» OBIETTIVO DELL'ESERCIZIO
Prosegua l'intervista sulla situazione umanitaria a Gaza a partire dall'ultima frase riportata.

A Gaza, dopo anni di bombardamenti e violenze, il cessate il fuoco sta portando a un primo, fragile sollievo alla popolazione stremata. Tuttavia, la situazione umanitaria resta gravissima: milioni di sfollati, infrastrutture distrutte e accesso limitato a cibo e cure mediche. In questo contesto, le organizzazioni umanitarie continuano a operare sul campo per garantire assistenza e sostegno. Interris.it ha intervistato il dott. Danilo Feliciangeli, referente di Caritas Italiana per il Medio Oriente.
L’intervista
Dottor Feliciangeli, che situazione umanitaria si sta profilando a Gaza?
“Finalmente c’è il cessate il fuoco, una tregua tanto attesa che porta un po’ di sollievo, perché gli attacchi più pesanti sono cessati. È un primo passo necessario, il punto di partenza verso una speranza di nuova normalità per gli abitanti di Gaza. Tuttavia, la situazione umanitaria resta drammatica sotto ogni aspetto. Si continua a morire, sia per nuovi episodi di scontro con l’esercito israeliano, sia per la presenza di numerosi ordigni inesplosi e di bande criminali che causano ulteriori vittime. Le condizioni generali sono ancora disastrose: due milioni di persone risultano sfollate e circa l’86% delle abitazioni e degli edifici è stato distrutto o danneggiato. Il cibo finalmente sta entrando in quantità maggiore rispetto a prima, ma resta assolutamente insufficiente rispetto ai bisogni della popolazione. C’è anche un enorme bisogno di cure mediche: migliaia di persone devono essere evacuate per ricevere trattamenti sanitari urgenti che non possono essere garantiti a Gaza. In sintesi, la situazione umanitaria è ancora gravissima. C’è un po’ più di ottimismo e speranza grazie al cessate il fuoco, ma i bisogni restano enormi e c’è ancora moltissimo da fare.”
Come sta operando Caritas sul campo?

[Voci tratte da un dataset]
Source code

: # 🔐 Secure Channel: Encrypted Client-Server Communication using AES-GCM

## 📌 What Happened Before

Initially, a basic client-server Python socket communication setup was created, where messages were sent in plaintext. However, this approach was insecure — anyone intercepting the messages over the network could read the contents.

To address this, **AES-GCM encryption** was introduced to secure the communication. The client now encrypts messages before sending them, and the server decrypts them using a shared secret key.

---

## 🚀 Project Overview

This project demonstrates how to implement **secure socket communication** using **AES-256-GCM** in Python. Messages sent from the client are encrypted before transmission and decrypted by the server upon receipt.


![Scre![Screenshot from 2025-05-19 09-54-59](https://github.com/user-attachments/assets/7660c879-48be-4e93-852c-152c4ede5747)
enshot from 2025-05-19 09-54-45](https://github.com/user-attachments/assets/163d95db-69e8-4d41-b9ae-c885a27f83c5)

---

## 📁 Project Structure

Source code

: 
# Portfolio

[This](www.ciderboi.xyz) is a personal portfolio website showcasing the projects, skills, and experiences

» RISPOSTA ALL'ESERCIZIO
“Abbiamo 126 colleghi ancora nella Striscia di Gaza. Dopo l’invasione di terra, quando l’occupazione di Gaza City ha reso impossibile lavorare lì, si sono spostati verso sud. Le cinque cliniche che gestiamo sono state chiuse, ma contiamo di riaprirle presto. Nel frattempo, sono riprese le distribuzioni di generi di prima necessità: pochi giorni fa, ad esempio, è stata effettuata una consegna di latte in polvere per neonati. Continuiamo con le attività portate avanti in questi due anni di guerra: assistenza medica, sostegno psicologico e distribuzione di aiuti economici per permettere alle famiglie di acquistare quel poco che è disponibile sul mercato locale. La grande differenza oggi è che, per i nostri operatori come per tutti gli abitanti di Gaza, la situazione è leggermente più sicura. Questo consente di operare in condizioni migliori e di far entrare più generi di prima necessità rispetto ai giorni scorsi. Questi due fattori ci permetteranno, a breve, di aumentare significativamente la nostra capacità operativa e l’efficacia dell’assistenza umanitaria”.

Quali sono i vostri auspici per il futuro e in che modo chi lo desidera può sostenere la vostra azione?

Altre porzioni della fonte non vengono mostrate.